• [Exercise aim]
Look in the material below for the line with "micrograph demonstrates immunohistochemical" and the line with "significant protein staining", then set down exactly those two lines and all lines between, nothing more.

*** Begin section ***

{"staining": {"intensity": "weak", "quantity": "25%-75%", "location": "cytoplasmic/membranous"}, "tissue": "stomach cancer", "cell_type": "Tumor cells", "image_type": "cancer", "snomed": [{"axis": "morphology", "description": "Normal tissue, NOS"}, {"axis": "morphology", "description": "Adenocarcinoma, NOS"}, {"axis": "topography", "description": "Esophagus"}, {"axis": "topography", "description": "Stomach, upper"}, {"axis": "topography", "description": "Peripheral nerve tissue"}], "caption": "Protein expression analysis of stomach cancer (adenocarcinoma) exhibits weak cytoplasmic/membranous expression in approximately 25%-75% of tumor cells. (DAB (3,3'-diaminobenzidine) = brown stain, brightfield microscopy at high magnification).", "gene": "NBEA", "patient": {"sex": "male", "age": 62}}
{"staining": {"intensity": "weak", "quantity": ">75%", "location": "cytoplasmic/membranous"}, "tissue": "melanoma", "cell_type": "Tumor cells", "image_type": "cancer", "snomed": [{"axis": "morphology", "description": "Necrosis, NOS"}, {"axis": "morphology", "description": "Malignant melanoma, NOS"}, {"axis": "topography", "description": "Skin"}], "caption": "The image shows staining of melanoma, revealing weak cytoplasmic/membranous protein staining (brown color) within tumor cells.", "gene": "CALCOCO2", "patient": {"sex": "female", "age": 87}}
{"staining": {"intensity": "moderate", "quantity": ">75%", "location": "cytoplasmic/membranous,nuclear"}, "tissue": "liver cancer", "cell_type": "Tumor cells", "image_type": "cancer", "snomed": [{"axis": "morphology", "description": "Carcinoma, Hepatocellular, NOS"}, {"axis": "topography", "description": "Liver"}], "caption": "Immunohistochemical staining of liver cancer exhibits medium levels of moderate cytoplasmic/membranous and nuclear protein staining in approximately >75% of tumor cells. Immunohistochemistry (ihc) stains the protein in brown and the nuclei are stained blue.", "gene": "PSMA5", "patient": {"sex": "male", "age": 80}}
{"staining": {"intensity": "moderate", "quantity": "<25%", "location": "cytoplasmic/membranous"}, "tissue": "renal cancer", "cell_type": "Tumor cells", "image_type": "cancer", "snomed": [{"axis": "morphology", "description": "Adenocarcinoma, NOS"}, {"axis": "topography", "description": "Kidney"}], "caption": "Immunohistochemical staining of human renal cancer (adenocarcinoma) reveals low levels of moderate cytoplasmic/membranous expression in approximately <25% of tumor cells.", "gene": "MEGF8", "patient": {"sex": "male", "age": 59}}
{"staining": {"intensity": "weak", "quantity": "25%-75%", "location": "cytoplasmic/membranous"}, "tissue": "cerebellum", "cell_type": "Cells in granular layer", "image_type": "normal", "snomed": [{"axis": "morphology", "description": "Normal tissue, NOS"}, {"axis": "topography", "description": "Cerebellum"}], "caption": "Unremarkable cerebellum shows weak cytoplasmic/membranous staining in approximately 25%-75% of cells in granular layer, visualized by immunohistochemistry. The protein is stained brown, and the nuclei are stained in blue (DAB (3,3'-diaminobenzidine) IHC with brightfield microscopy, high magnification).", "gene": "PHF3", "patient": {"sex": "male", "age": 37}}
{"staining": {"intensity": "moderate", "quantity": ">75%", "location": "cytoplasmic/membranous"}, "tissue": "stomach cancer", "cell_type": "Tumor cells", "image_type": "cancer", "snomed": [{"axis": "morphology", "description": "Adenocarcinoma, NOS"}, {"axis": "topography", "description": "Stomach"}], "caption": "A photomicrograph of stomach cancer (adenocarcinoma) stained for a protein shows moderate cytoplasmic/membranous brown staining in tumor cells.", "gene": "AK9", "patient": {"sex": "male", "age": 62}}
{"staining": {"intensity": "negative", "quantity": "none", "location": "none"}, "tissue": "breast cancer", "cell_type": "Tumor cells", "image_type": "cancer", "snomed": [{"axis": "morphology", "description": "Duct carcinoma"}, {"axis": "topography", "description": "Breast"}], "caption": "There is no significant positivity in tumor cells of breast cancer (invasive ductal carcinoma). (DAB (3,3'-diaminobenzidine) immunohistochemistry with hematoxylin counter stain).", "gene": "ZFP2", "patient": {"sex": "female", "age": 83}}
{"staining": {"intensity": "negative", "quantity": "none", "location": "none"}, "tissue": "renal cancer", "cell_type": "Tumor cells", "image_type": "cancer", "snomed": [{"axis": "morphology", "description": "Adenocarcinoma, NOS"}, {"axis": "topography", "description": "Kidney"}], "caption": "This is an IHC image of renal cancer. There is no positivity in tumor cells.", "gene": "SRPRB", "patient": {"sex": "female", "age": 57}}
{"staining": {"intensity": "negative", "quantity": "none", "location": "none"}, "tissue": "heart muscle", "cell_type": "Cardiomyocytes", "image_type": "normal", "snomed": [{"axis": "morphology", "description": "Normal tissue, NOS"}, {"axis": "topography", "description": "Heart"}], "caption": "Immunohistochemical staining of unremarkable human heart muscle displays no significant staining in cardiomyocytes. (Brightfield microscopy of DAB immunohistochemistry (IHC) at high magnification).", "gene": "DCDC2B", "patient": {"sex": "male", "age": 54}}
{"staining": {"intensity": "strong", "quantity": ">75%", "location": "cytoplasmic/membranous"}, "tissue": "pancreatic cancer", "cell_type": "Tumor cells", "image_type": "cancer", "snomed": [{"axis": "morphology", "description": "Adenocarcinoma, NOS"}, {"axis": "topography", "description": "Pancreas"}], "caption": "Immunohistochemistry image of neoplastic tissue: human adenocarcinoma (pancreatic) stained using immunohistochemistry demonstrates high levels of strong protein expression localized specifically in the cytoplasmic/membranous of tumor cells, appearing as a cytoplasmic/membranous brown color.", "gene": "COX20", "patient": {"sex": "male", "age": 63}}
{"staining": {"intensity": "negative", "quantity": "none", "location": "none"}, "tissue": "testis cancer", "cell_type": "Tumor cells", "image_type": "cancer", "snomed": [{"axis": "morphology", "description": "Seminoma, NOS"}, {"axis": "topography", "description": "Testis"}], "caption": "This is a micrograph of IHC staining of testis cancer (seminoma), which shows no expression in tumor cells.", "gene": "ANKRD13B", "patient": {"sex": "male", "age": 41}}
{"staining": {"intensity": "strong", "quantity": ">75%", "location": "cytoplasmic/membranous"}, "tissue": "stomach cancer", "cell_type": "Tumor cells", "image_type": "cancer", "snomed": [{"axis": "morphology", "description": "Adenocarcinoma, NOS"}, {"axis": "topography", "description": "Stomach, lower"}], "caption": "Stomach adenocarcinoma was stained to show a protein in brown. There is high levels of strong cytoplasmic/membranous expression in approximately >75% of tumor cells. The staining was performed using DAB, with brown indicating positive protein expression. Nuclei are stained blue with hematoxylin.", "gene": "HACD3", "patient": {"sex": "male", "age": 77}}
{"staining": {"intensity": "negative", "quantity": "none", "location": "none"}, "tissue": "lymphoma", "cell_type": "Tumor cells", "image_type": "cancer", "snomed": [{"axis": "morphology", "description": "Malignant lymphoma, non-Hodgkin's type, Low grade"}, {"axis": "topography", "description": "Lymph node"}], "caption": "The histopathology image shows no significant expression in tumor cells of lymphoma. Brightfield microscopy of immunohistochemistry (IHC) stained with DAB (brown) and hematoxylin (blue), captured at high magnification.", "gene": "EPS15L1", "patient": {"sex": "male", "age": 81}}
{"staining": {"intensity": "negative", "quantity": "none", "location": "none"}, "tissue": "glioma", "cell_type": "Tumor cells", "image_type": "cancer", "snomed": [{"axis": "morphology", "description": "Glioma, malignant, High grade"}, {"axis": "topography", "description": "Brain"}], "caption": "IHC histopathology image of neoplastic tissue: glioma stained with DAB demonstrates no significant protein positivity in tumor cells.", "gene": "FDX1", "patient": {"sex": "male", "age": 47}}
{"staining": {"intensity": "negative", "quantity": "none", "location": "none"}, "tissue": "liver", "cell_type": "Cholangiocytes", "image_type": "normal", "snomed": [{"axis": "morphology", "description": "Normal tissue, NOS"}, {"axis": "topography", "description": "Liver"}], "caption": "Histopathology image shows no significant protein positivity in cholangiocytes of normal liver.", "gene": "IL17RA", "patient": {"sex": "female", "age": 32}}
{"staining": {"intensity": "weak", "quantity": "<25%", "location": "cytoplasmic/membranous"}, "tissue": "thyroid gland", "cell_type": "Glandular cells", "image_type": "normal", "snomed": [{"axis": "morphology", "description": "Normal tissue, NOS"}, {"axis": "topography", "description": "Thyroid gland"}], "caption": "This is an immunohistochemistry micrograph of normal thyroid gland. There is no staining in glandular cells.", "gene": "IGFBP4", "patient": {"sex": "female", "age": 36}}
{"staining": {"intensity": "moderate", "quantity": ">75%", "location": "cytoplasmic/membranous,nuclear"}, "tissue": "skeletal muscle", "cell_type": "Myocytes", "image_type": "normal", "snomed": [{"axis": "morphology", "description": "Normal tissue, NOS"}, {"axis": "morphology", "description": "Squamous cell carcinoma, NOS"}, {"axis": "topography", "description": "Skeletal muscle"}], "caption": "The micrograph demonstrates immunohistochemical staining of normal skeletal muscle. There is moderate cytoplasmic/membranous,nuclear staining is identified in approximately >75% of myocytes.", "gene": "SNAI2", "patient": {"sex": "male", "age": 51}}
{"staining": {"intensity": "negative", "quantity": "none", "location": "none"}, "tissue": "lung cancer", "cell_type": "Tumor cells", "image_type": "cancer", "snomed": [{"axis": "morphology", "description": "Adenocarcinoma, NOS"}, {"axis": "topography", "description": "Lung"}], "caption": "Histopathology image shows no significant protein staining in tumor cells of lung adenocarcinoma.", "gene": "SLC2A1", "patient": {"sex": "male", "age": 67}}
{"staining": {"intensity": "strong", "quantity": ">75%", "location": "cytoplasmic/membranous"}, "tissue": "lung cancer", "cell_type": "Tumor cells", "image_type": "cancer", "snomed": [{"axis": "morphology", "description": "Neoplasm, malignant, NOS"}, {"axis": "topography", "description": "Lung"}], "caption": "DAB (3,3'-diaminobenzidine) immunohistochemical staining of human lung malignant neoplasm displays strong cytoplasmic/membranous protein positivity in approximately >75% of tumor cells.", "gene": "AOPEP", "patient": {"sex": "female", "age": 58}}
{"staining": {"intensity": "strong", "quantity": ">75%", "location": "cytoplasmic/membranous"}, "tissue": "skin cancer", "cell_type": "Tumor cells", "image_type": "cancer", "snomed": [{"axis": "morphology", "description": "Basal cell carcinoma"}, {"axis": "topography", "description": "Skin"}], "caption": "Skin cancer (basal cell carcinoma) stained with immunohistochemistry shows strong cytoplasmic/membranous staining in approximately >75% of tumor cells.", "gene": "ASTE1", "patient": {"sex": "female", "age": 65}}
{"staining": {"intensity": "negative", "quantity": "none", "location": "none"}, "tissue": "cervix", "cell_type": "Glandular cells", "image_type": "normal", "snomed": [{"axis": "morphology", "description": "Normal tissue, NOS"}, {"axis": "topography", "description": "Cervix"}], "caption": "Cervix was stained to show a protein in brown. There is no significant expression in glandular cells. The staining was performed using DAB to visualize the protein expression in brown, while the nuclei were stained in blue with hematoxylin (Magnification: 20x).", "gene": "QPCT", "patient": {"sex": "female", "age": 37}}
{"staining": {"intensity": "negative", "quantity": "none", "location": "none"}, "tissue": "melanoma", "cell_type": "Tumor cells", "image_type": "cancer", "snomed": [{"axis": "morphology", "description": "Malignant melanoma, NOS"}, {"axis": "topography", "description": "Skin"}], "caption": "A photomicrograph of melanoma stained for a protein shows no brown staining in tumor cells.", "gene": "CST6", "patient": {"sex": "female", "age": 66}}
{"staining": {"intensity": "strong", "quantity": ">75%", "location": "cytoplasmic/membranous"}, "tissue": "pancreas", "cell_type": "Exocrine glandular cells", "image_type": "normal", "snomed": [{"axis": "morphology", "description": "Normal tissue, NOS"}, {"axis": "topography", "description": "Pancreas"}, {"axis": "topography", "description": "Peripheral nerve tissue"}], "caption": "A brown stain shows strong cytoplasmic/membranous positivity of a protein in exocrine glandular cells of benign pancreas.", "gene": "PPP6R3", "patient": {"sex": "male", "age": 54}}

*** End section ***

• [Answer to the exercise]
{"staining": {"intensity": "moderate", "quantity": ">75%", "location": "cytoplasmic/membranous,nuclear"}, "tissue": "skeletal muscle", "cell_type": "Myocytes", "image_type": "normal", "snomed": [{"axis": "morphology", "description": "Normal tissue, NOS"}, {"axis": "morphology", "description": "Squamous cell carcinoma, NOS"}, {"axis": "topography", "description": "Skeletal muscle"}], "caption": "The micrograph demonstrates immunohistochemical staining of normal skeletal muscle. There is moderate cytoplasmic/membranous,nuclear staining is identified in approximately >75% of myocytes.", "gene": "SNAI2", "patient": {"sex": "male", "age": 51}}
{"staining": {"intensity": "negative", "quantity": "none", "location": "none"}, "tissue": "lung cancer", "cell_type": "Tumor cells", "image_type": "cancer", "snomed": [{"axis": "morphology", "description": "Adenocarcinoma, NOS"}, {"axis": "topography", "description": "Lung"}], "caption": "Histopathology image shows no significant protein staining in tumor cells of lung adenocarcinoma.", "gene": "SLC2A1", "patient": {"sex": "male", "age": 67}}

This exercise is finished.